Kein Weg um Aktien in Zeiten des Niedrigzins

Dass seit dem Telekom-Trauma wieder mehr Menschen an die Börsen streben, hat wesentlich mit dem Niedrigzins zu tun. Denn in 2001, als die Menschen mit den Telekom-Aktien enttäuscht wurden, boomten zinsbasierte Anlageformen: Damals lag der Leitzins der Europäischen Zentralbank bei 4,75 Prozent. Zudem profitierten Banken und Geldhäuser, die zwischen dem 06. Oktober 2000 und dem 11. Mai 2001 Einlagen bei der Europäischen Zentralbank (EZB) hielten, von einem Einlagezins in Höhe von 3,75 Prozent. Die Einlage von Geld wurde mit Geld belohnt.

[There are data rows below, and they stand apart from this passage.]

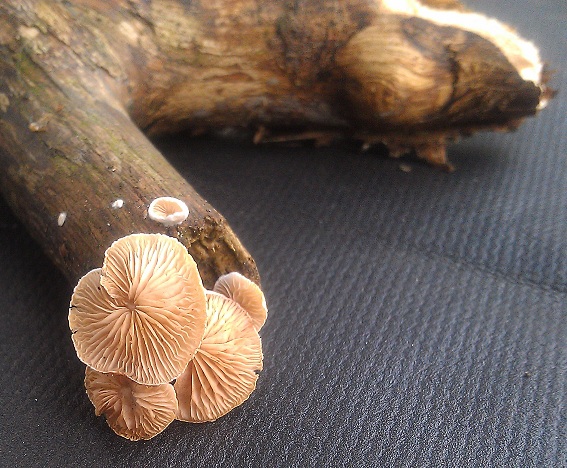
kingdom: Fungi
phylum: Basidiomycota
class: Agaricomycetes
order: Agaricales
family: Crepidotaceae
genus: Crepidotus
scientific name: Crepidotus cesatii
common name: almindelig muslingesvamp
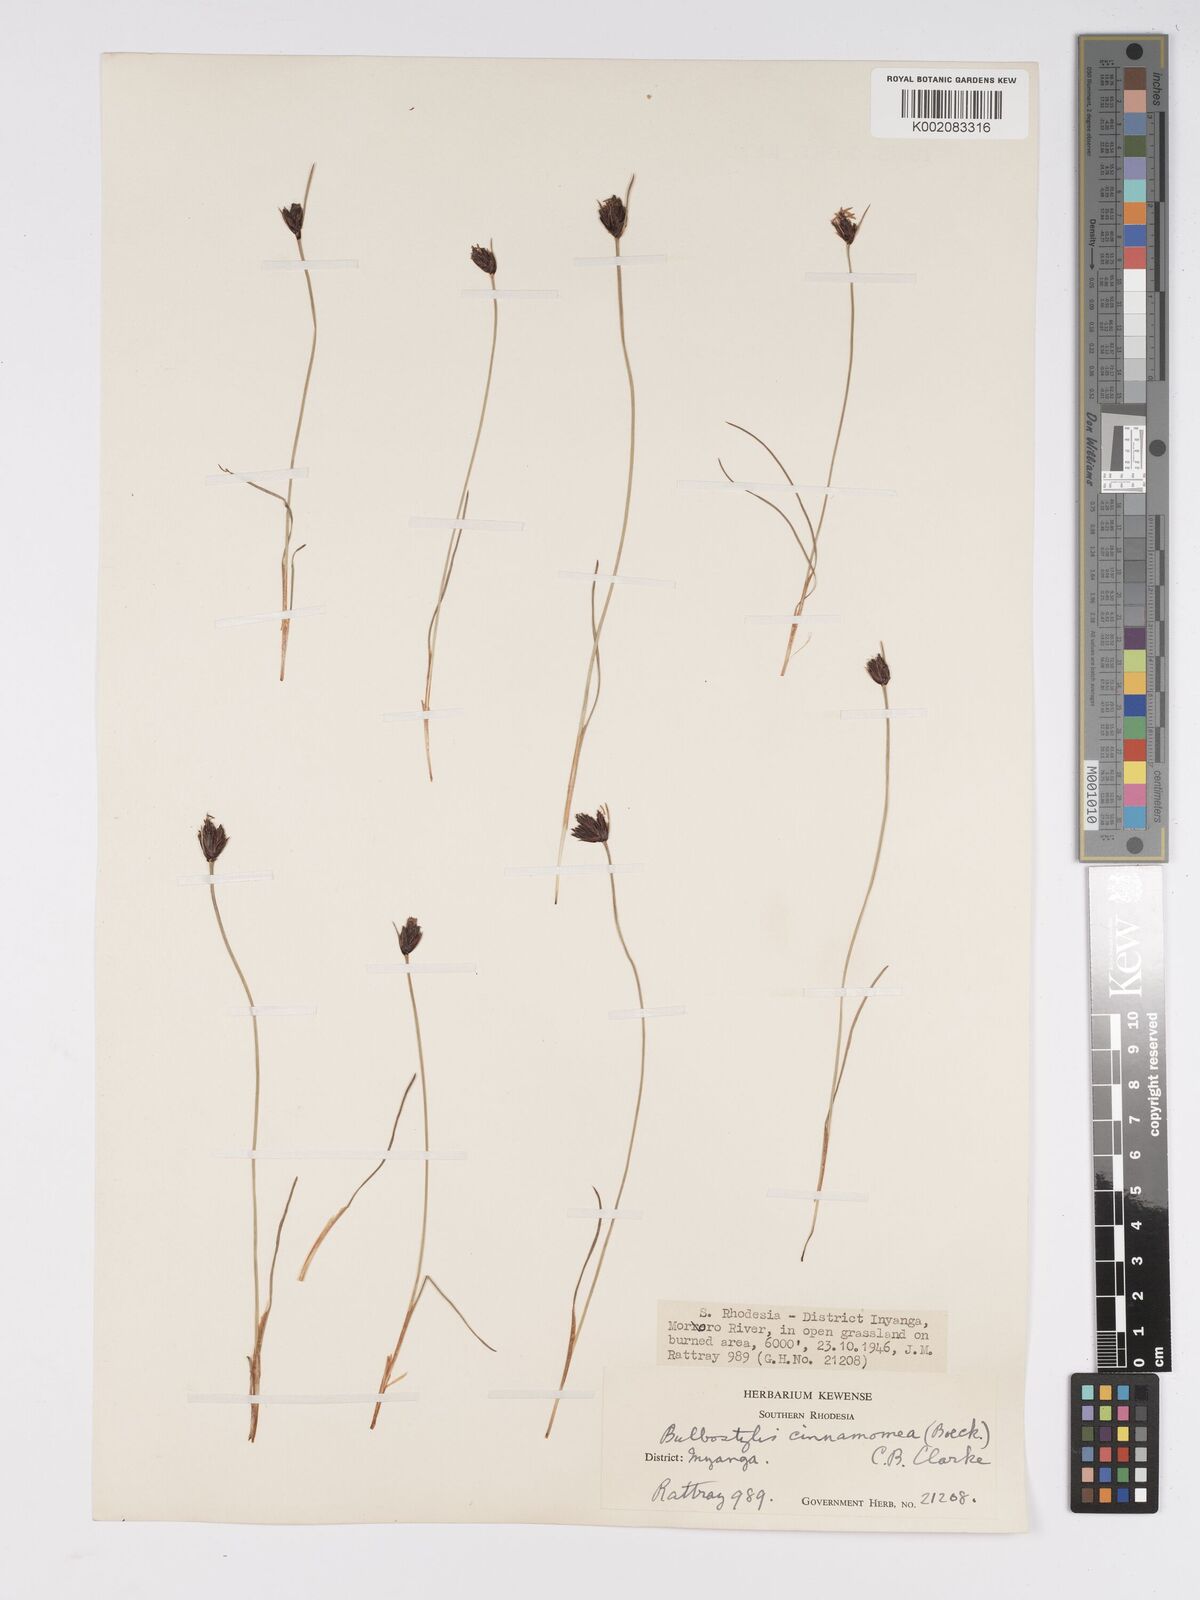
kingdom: Plantae
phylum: Tracheophyta
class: Liliopsida
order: Poales
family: Cyperaceae
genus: Bulbostylis
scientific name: Bulbostylis schoenoides
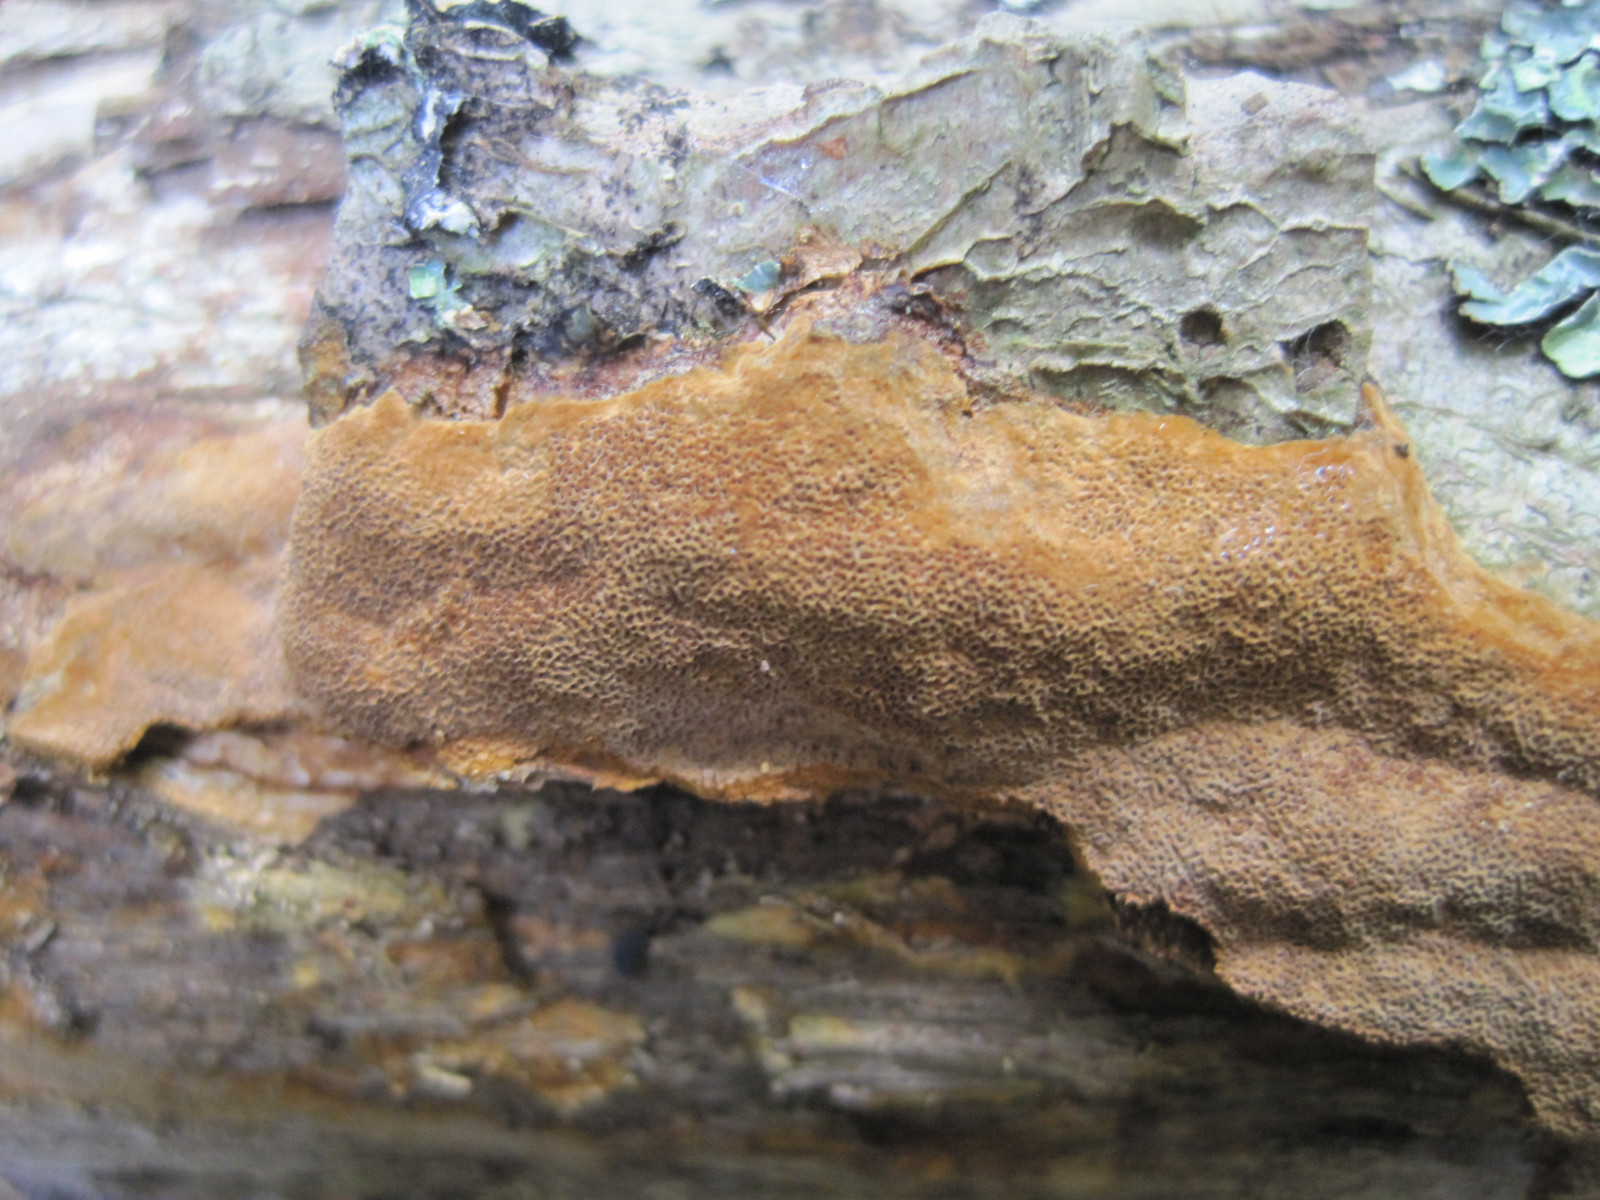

Folglich boomten auch zinsbasierte Anlageformen (zum Beispiel Prämien-Sparverträge) oder zinsbasierte Vorsorgeprodukte (zum Beispiel kapitalbildende Lebensversicherungen). Sicherheitsliebende Anleger hatten also gar keinen Grund, Geld in Aktien oder Fonds zu investieren. Denn die Entwicklung von Telekom-Aktien und die vielen Verwerfungen in Folge der Bankenkrise verhießen nichts Gutes.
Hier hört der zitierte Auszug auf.